SOURCE PASSAGE:
"""

Upazila in Kurigram district

Char Rajibpur Upazila mauza geocode map

Char Rajibpur (চর রাজিবপুর) is an upazila of Kurigram District in the Division of Rangpur, Bangladesh.

==Geography==
Char Rajibpur is located at . It has 17,310 households and a total area 111.03 km^{2}.

==Demographics==

According to the 2022 Bangladeshi census, Char Rajibpur Upazila had 19,398 households and a population of 78,383. 10.91% of the population were under 5 years of age. Char Rajibpur had a literacy rate (age 7 and over) of 61.39%: 62.87% for males and 59.99% for females, and a sex ratio of 95.94 males for every 100 females. 37,443 (47.77%) lived in urban areas.

According to the 2011 Census of Bangladesh, Char Rajibpur Upazila had 17,310 households and a population of 73,373. 20,456 (27.88%) were under 10 years of age. Char Rajibpur had a literacy rate (age 7 and over) of 36.53%, compared to the national average of 51.8%, and a sex ratio of 1074 females per 1000 males. 14,697 (20.03%) lived in urban areas.

As of the 1991 Census of Bangladesh, Char Rajibpur has a population of 58,049. Males constitute are 49.54% of the population, and females 50.46%. This Upazila's eighteen up population is 27,533. Char Rajibpur has an average literacy rate of 16.4% (7+ years), and the national average of 32.4% literate.

According to the 11th National Assembly elections, Rajibpur upazila has a total of 54 thousand 79 voters. Among them there are 26 thousand 535 male voters and 27 thousand 544 female voters

==Administration==
Char Rajibpur Upazila is divided into three union parishads: Rajibpur, Kodalkati, and Mohongonj. The union parishads are subdivided into 26 mauzas and 99 villages.

"""

INSTRUCTIONS:
A – In the Char Rajibpur passage, how did the upazila's literacy rate in the 2011 census compare with the national figure? Explain in one to three sentences.
B – Do these statements agree with the Char Rajibpur passage? For each, answer yes or no and quote the deciding words.
(i) The 2022 census counted 78,383 people in Char Rajibpur Upazila.
(ii) In 2011, more than half of the upazila's population lived in urban areas.
(iii) The upazila is divided into three union parishads.
C – How many villages does the Char Rajibpur passage say the union parishads contain?

DATA PROVIDED:
"""

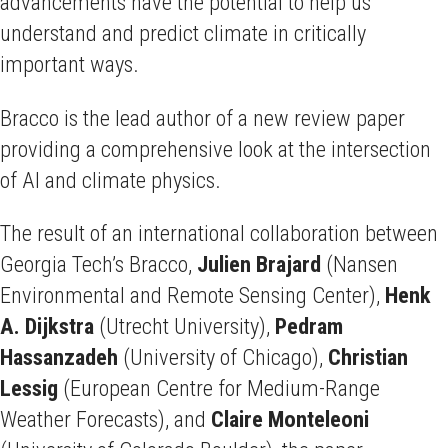
advancements have the potential to help us
understand and predict climate in critically
important ways.
Bracco is the lead author of a new review paper
providing a comprehensive look at the intersection
of AI and climate physics.
The result of an international collaboration between
Georgia Tech’s Bracco,
Julien Brajard
(Nansen
Environmental and Remote Sensing Center),
Henk
A. Dijkstra
(Utrecht University),
Pedram
Hassanzadeh
(University of Chicago),
Christian
Lessig
(European Centre for Medium-Range
Weather Forecasts), and
Claire Monteleoni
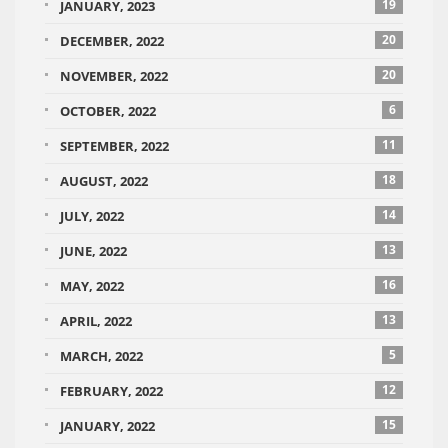
19
JANUARY, 2023
20
DECEMBER, 2022
20
NOVEMBER, 2022
6
OCTOBER, 2022
11
SEPTEMBER, 2022
18
AUGUST, 2022
14
JULY, 2022
13
JUNE, 2022
16
MAY, 2022
13
APRIL, 2022
5
MARCH, 2022
12
FEBRUARY, 2022
15
JANUARY, 2022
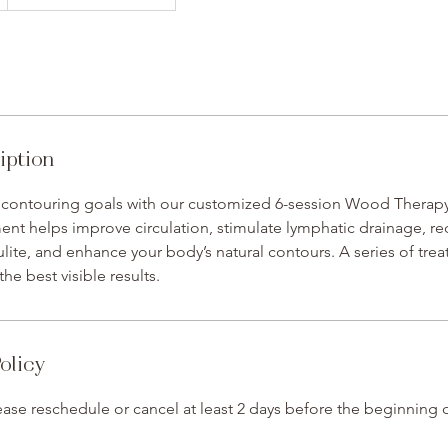
iption
 contouring goals with our customized 6-session Wood Therapy
ent helps improve circulation, stimulate lymphatic drainage, r
lite, and enhance your body’s natural contours. A series of trea
e best visible results.
olicy
ase reschedule or cancel at least 2 days before the beginning 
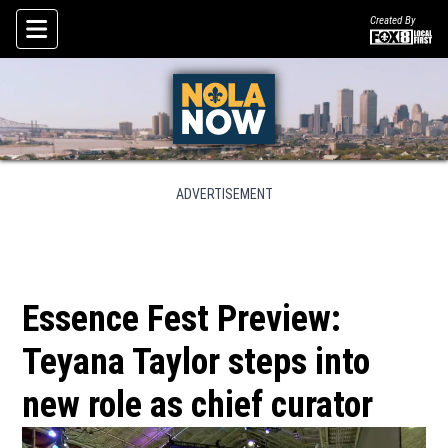
Created By
Skip To Content
ADVERTISEMENT
Essence Fest Preview:
Teyana Taylor steps into
new role as chief curator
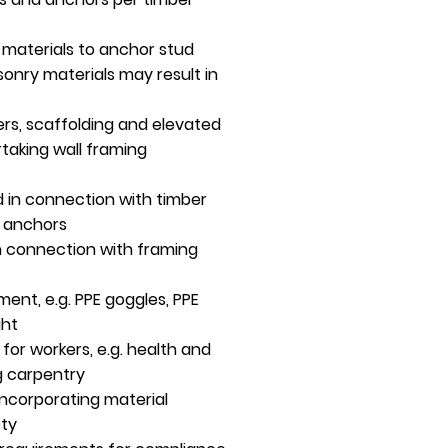
g materials to anchor stud
sonry materials may result in
ers, scaffolding and elevated
taking wall framing
 in connection with timber
l anchors
n connection with framing
ent, e.g. PPE goggles, PPE
ght
 for workers, e.g. health and
g carpentry
ncorporating material
ety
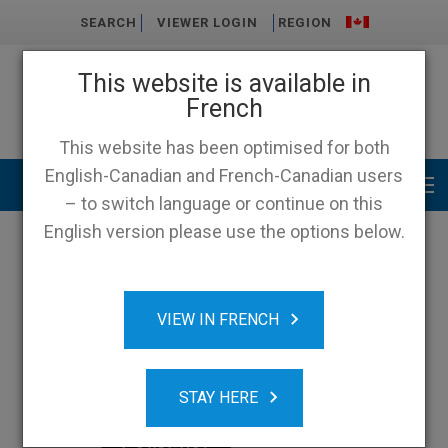
SEARCH
VIEWER LOGIN
REGION
This website is available in
French
This website has been optimised for both
English-Canadian and French-Canadian users
Main menu
– to switch language or continue on this
English version please use the options below.
VIEW IN FRENCH
STAY HERE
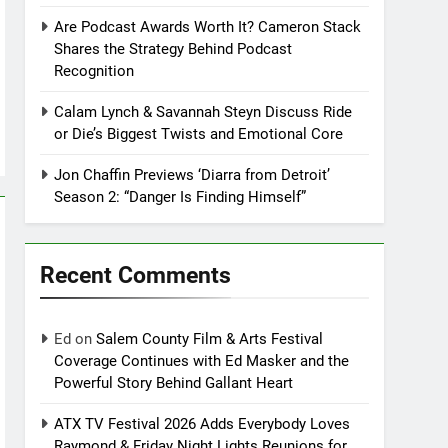
Are Podcast Awards Worth It? Cameron Stack
Shares the Strategy Behind Podcast
Recognition
Calam Lynch & Savannah Steyn Discuss Ride
or Die’s Biggest Twists and Emotional Core
Jon Chaffin Previews ‘Diarra from Detroit’
Season 2: “Danger Is Finding Himself”
Recent Comments
Ed
on
Salem County Film & Arts Festival
Coverage Continues with Ed Masker and the
Powerful Story Behind Gallant Heart
ATX TV Festival 2026 Adds Everybody Loves
Raymond & Friday Night Lights Reunions for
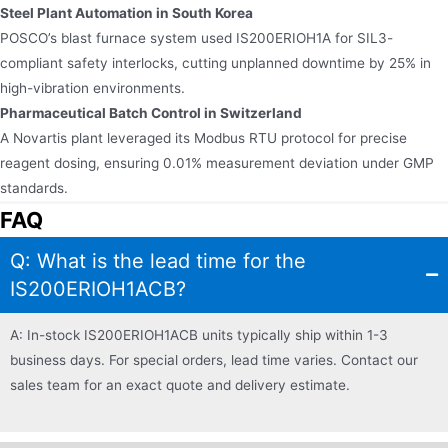
Steel Plant Automation in South Korea​​
POSCO’s blast furnace system used IS200ERIOH1A for SIL3-
compliant safety interlocks, cutting unplanned downtime by 25% in
high-vibration environments.
Pharmaceutical Batch Control in Switzerland​​
A Novartis plant leveraged its Modbus RTU protocol for precise
reagent dosing, ensuring 0.01% measurement deviation under GMP
standards.
FAQ
Q: What is the lead time for the
IS200ERIOH1ACB?
A: In-stock IS200ERIOH1ACB units typically ship within 1-3
business days. For special orders, lead time varies. Contact our
sales team for an exact quote and delivery estimate.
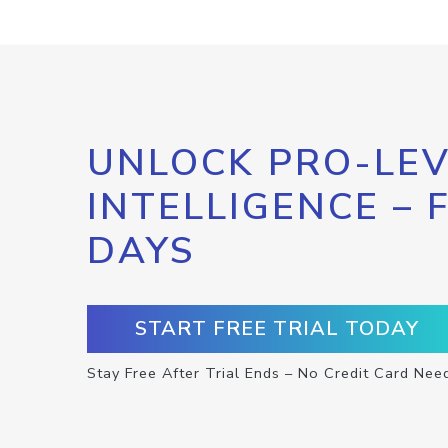
UNLOCK PRO-LEV
INTELLIGENCE – 
DAYS
START FREE TRIAL TODAY
Stay Free After Trial Ends – No Credit Card Nee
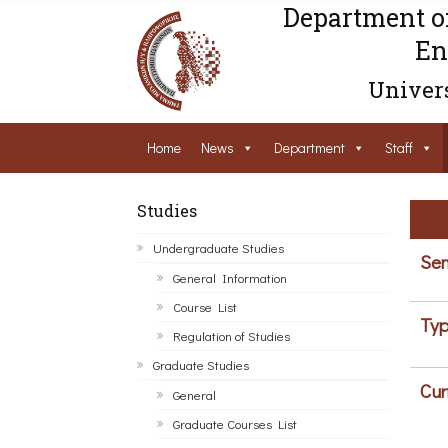
Department o
En
Univers
Home
News
Department
Staff
Studies
Undergraduate Studies
Sem
General Information
Course List
Typ
Regulation of Studies
Graduate Studies
Cur
General
Graduate Courses List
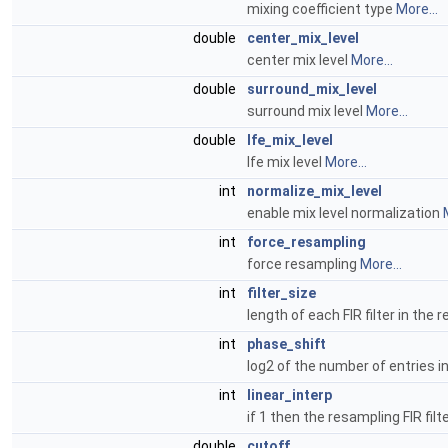
mixing coefficient type
More...
double
center_mix_level
center mix level
More...
double
surround_mix_level
surround mix level
More...
double
lfe_mix_level
lfe mix level
More...
int
normalize_mix_level
enable mix level normalization
int
force_resampling
force resampling
More...
int
filter_size
length of each FIR filter in the
int
phase_shift
log2 of the number of entries i
int
linear_interp
if 1 then the resampling FIR filte
double
cutoff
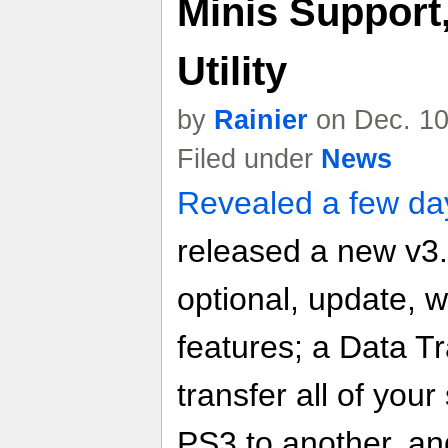
Minis Support,
Utility
by
Rainier
on Dec. 10
Filed under
News
Revealed a few da
released a new v3
optional, update, 
features; a Data Tra
transfer all of you
PS3 to another, and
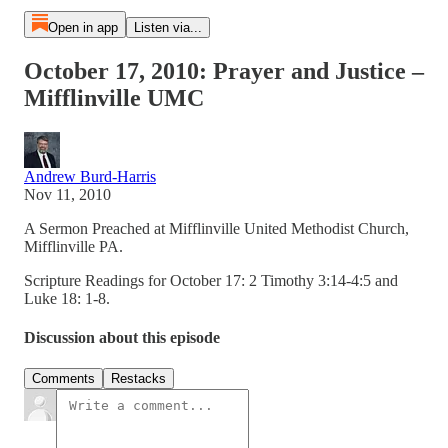
Open in app
Listen via...
October 17, 2010: Prayer and Justice –
Mifflinville UMC
Andrew Burd-Harris
Nov 11, 2010
A Sermon Preached at Mifflinville United Methodist Church,
Mifflinville PA.
Scripture Readings for October 17: 2 Timothy 3:14-4:5 and
Luke 18: 1-8.
Discussion about this episode
Comments
Restacks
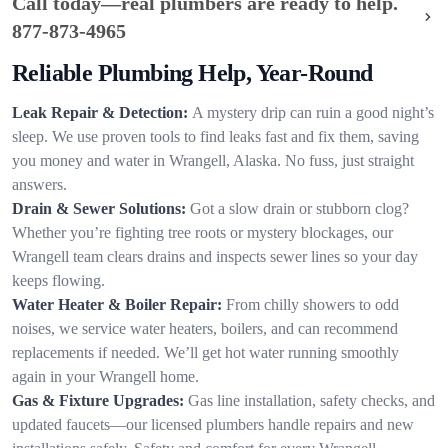
Call today—real plumbers are ready to help.
877-873-4965
Reliable Plumbing Help, Year-Round
Leak Repair & Detection:
A mystery drip can ruin a good night’s
sleep. We use proven tools to find leaks fast and fix them, saving
you money and water in Wrangell, Alaska. No fuss, just straight
answers.
Drain & Sewer Solutions:
Got a slow drain or stubborn clog?
Whether you’re fighting tree roots or mystery blockages, our
Wrangell team clears drains and inspects sewer lines so your day
keeps flowing.
Water Heater & Boiler Repair:
From chilly showers to odd
noises, we service water heaters, boilers, and can recommend
replacements if needed. We’ll get hot water running smoothly
again in your Wrangell home.
Gas & Fixture Upgrades:
Gas line installation, safety checks, and
updated faucets—our licensed plumbers handle repairs and new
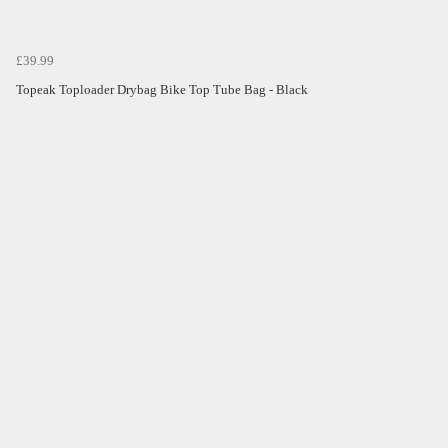
£39.99
Topeak Toploader Drybag Bike Top Tube Bag - Black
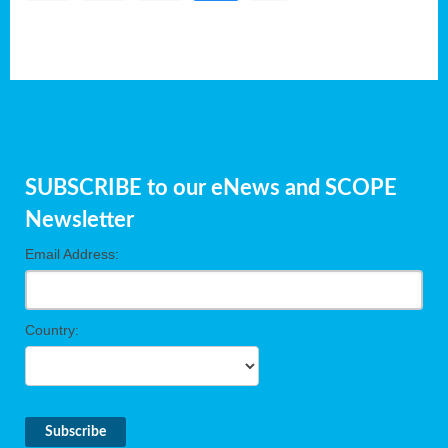
SUBSCRIBE to our eNews and SCOPE
Newsletter
Email Address:
Country:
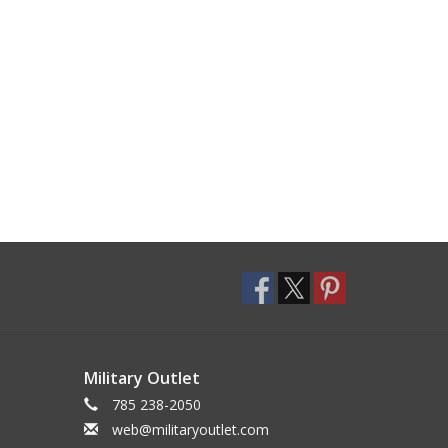
Military Outlet
785 238-2050
web@militaryoutlet.com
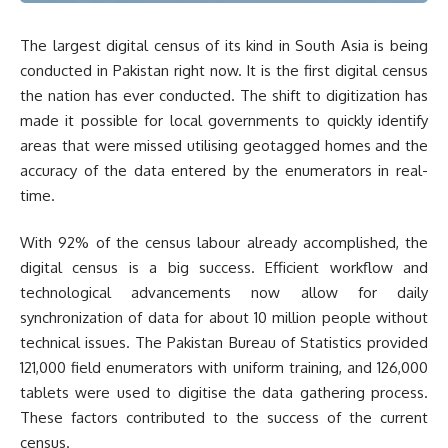
The largest digital census of its kind in South Asia is being
conducted in Pakistan right now. It is the first digital census
the nation has ever conducted. The shift to digitization has
made it possible for local governments to quickly identify
areas that were missed utilising geotagged homes and the
accuracy of the data entered by the enumerators in real-
time.
With 92% of the census labour already accomplished, the
digital census is a big success. Efficient workflow and
technological advancements now allow for daily
synchronization of data for about 10 million people without
technical issues. The Pakistan Bureau of Statistics provided
121,000 field enumerators with uniform training, and 126,000
tablets were used to digitise the data gathering process.
These factors contributed to the success of the current
census.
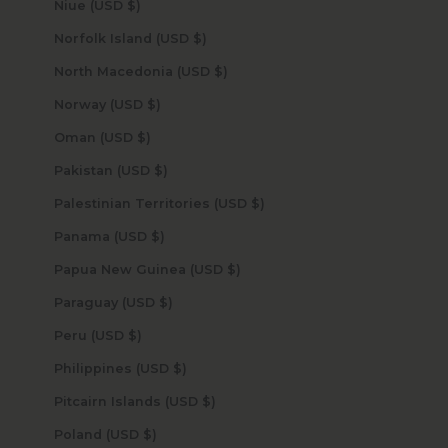
Niue (USD $)
Norfolk Island (USD $)
North Macedonia (USD $)
Norway (USD $)
Oman (USD $)
Pakistan (USD $)
Palestinian Territories (USD $)
Panama (USD $)
Papua New Guinea (USD $)
Paraguay (USD $)
Peru (USD $)
Philippines (USD $)
Pitcairn Islands (USD $)
Poland (USD $)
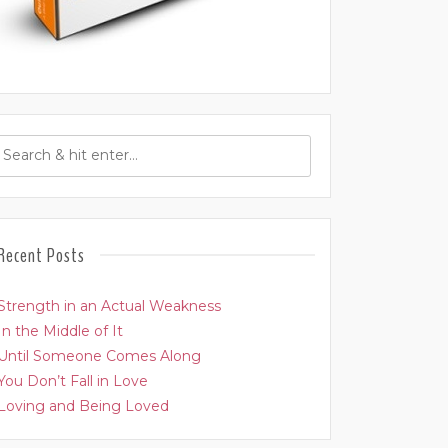
Recent Posts
Strength in an Actual Weakness
In the Middle of It
Until Someone Comes Along
You Don’t Fall in Love
Loving and Being Loved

"""

SOLUTIONS PER TASK:
A – In the 2011 census, Char Rajibpur's literacy rate for people aged 7 and over was 36.53%. That is below the national average of 51.8% cited alongside it.

B –
(i) Yes: "Char Rajibpur Upazila had 19,398 households and a population of 78,383."
(ii) No: "14,697 (20.03%) lived in urban areas."
(iii) Yes: "Char Rajibpur Upazila is divided into three union parishads: Rajibpur, Kodalkati, and Mohongonj."

C – 99 villages.